Numerical investigation on a 300 Hz pulse tube cryocooler driven by a three-stage traveling-wave thermoacoustic heat engine

Abstract

A 300Hz pulse tube cryocooler (PTC) driven by a three-stage traveling-wave thermoacoustic heat engine (TSTHE) has been proposed and studied in this paper. In the configuration, three identical thermoacoustic heat engine units are evenly incorporated in a closed traveling-wave loop, in which three pulse tube cryocoolers are connected to the branch of each thermoacoustic heat engine. Compared with the conventional thermoacoustic heat engine which involves a traveling-wave loop and a long resonator, it has advantages of compact size and potentially high thermal efficiency. A TSTHE–PTC system was designed, optimized and studied in detail based on the thermoacoustic theory. Firstly, numerical simulation was conducted to design the system thus the optimum structure parameters of the system were obtained.

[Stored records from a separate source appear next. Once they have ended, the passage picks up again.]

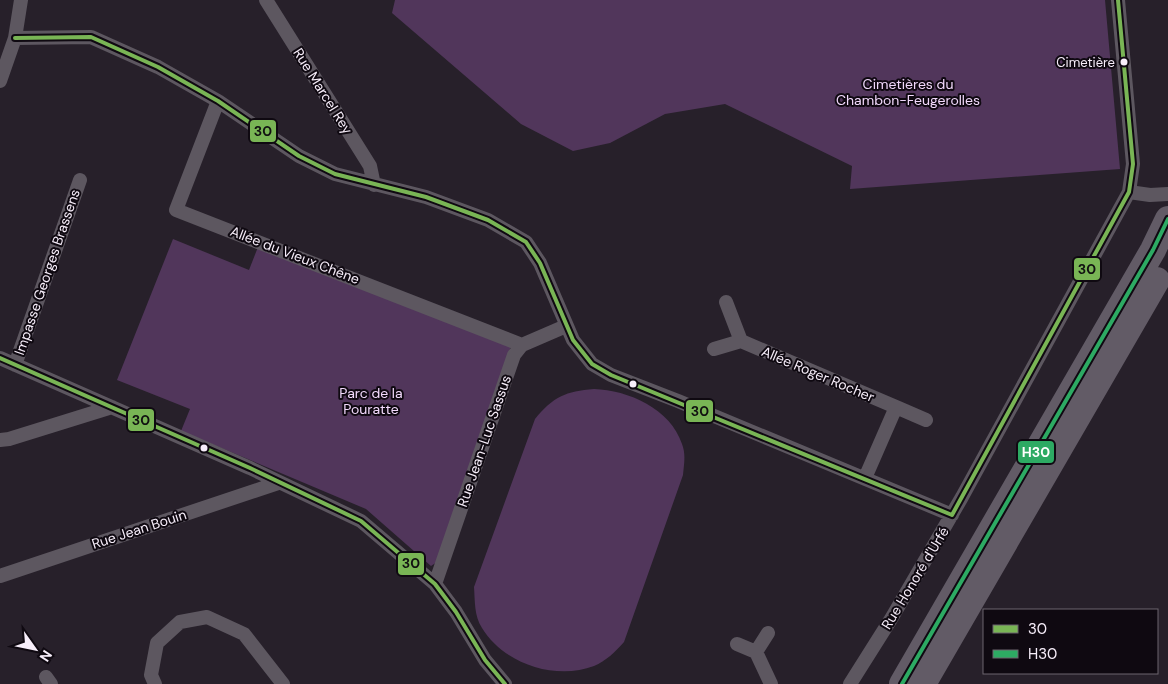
<svg xmlns="http://www.w3.org/2000/svg" width="1168" height="684" font-family="'DM Sans',sans-serif">
<style>
.green{fill:#51365b}
.lines{fill:none;stroke-linecap:round;stroke-linejoin:round}
.street{stroke:#5d5760;stroke-width:14}
.highway{stroke:#625b66;stroke-width:26}
.bus-1-casing{stroke:#0f0911;stroke-width:8}
.bus-2-casing{stroke:#0f0911;stroke-width:8}
.bus-1{stroke:#79b555;stroke-width:4}
.bus-2{stroke:#2daa63;stroke-width:4}
.bus-dot{fill:#f7eefa;stroke:#0f0911;stroke-width:2}
.labels{text-anchor:middle;dominant-baseline:central;stroke-width:4;stroke-linejoin:round;paint-order:stroke}
.bus-label{font-size:13px;fill:#f7eefa;stroke:#0f0911;text-anchor:end}
.park-label{font-size:14px;fill:#f2d9fc;stroke:#0f0911}
.street-label{font-size:14px;fill:#f7eefa;stroke:#0f0911}
.line-badge{stroke:#0f0911;stroke-width:2}
.badge-label{font-size:14px;text-anchor:middle;font-weight:bold;fill:#fff}
.pale-badge-label{font-size:14px;text-anchor:middle;font-weight:bold;fill:#111}
</style>
<rect width="100%" height="100%" fill="#27202a"/>
<!-- green -->
<path class="green" d="M395,0h710l15,169 -270,20 2,-23 -127,-62 -60,10 -55,29 -37,8 -52,-27 -129,-111z
M173,239l76,31 9,-23 253,99 -74,216 -6,4 -65,-57 -185,-78 9,-22 -73,-29z
M594,389c34,1 77,20 88,55 4,10 2,20 1,31l-59,167c-9,10 -18,19 -30,24 -39,15 -91,-3 -112,-38 -8,-12 -7,-28 -8,-41l61,-168c18,-22 31,-28 59,-30z"/>
<g class="lines">
<!-- street -->
<path class="street" d="M266,0l104,166 4,19
M15,38l76,-1 67,30 60,34 81,55 36,18 91,23 62,23 38,22 14,21 33,77 19,24 19,11 67,26 274,114
M0,81l15,-43 6,-38
M218,101l-42,109 346,135
M1129,192l21,3 18,-1
M726,302l15,39 155,66 -31,71
M714,349l27,-8
M0,358l250,110 111,53 74,63 21,28 29,48 20,24
M15,365l65,-185
M896,407l30,13
M0,440l9,-1 103,-32
M0,576l278,-93
M435,584l79,-229 8,-10 44,-19
M737,644l19,8 15,32
M756,652l12,-19
M46,677l5,7
M155,684l-4,-9 6,-32 23,-21 27,-5 37,17 39,50
M850,684l41,-65 71,-122 167,-305 4,-28 -15,-164"/>
<!-- highway -->
<path class="highway" d="M902,684l251,-434 15,-31
M923,684l234,-404"/>
<defs>
<path id="bus-1" d="M15,38l76,-1 67,30 60,34 81,55 36,18 91,23 62,23 38,22 14,21 33,77 19,24 19,11 341,140
M0,358l250,110 111,53 74,63 21,28 29,48 20,24
M952,515l177,-323 4,-28 -15,-164"/>
<path id="bus-2" d="M902,684l251,-434 15,-31"/>
</defs>
<!-- bus-1 casing -->
<use href="#bus-1" class="bus-1-casing"/>
<!-- bus-2 casing -->
<use href="#bus-2" class="bus-2-casing"/>
<!-- bus-1 -->
<use href="#bus-1" class="bus-1"/>
<!-- bus-2 -->
<use href="#bus-2" class="bus-2"/>
</g>
<!-- markers -->
<g class="bus-dot">
<circle cx="1124" cy="62" r="4.5"/>
<circle cx="633" cy="384" r="4.5"/>
<circle cx="204" cy="448" r="4.5"/>
</g>
<g class="labels">
<!-- bus labels -->
<g class="bus-label">
<text x="1115" y="62">Cimetière</text>
</g>
<!-- park labels -->
<g class="park-label">
<text x="908" y="84">Cimetières du<tspan x="908" dy="16">Chambon-Feugerolles</tspan></text>
<text x="371" y="393">Parc de la<tspan x="371" dy="16">Pouratte</tspan></text>
</g>
<!-- street labels -->
<g class="street-label">
<text transform="translate(323 91) rotate(58)">Rue Marcel Rey</text>
<text transform="translate(295 255) rotate(21)">Allée du Vieux Chêne</text>
<text transform="translate(47 272) rotate(-71)">Impasse Georges Brassens</text>
<text transform="translate(818 374) rotate(23)">Allée Roger Rocher</text>
<text transform="translate(484 441) rotate(-71)">Rue Jean-Luc Sassus</text>
<text transform="translate(139 529) rotate(-18)">Rue Jean Bouin</text>
<text transform="translate(915 578) rotate(-59)">Rue Honoré d'Urfé</text>
</g>
</g>
<g class="line-badge">
<rect x="249" y="119" width="28" height="24" rx="5" fill="#79b555"/>
<rect x="1073" y="257" width="28" height="24" rx="5" fill="#79b555"/>
<rect x="685" y="399" width="29" height="24" rx="5" fill="#79b555"/>
<rect x="127" y="408" width="28" height="24" rx="5" fill="#79b555"/>
<rect x="1017" y="440" width="38" height="24" rx="5" fill="#2daa63"/>
<rect x="397" y="552" width="28" height="24" rx="5" fill="#79b555"/>
</g>
<g class="badge-label">
<text x="1036" y="457">H30</text>
</g>
<g class="pale-badge-label">
<text x="263" y="136">30</text>
<text x="1087" y="274">30</text>
<text x="700" y="416">30</text>
<text x="141" y="425">30</text>
<text x="411" y="568">30</text>
</g>
<!-- legend -->
<rect x="983" y="609" width="175" height="65" fill="#0f0911" stroke="#6c656e"/>
<rect x="993" y="625" width="25" height="8" fill="#79b555" stroke="#6c656e"/>
<text x="1028" y="634" font-size="15" fill="#f7eefa">30</text>
<rect x="993" y="650" width="25" height="8" fill="#2daa63" stroke="#6c656e"/>
<text x="1028" y="659" font-size="15" fill="#f7eefa">H30</text>
<!-- north arrow -->
<g transform="translate(35 649) rotate(123)" stroke="#0f0911" stroke-width="4" paint-order="stroke">
<path d="M0-4L9 19L0 12L-9 19Z" fill="#f7eefa"/>
<text y="-8" font-size="14" font-weight="bold" text-anchor="middle" fill="#f7eefa">N</text>
</g>
</svg>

With the operating condition of 4MPa mean pressure and high working frequency, a cooling power of 7.75W at 77K and an overall relative Carnot efficiency of 11.78% were achieved. In order to better understand the energy conversion characteristics of the system, distributions of key parameters such as acoustic work, phase difference, dynamic pressure, volume flow rate and exergy loss were presented and discussed. Then, the coupling mechanism of the system was investigated. In addition, influence of coupling position on the system performance was further studied.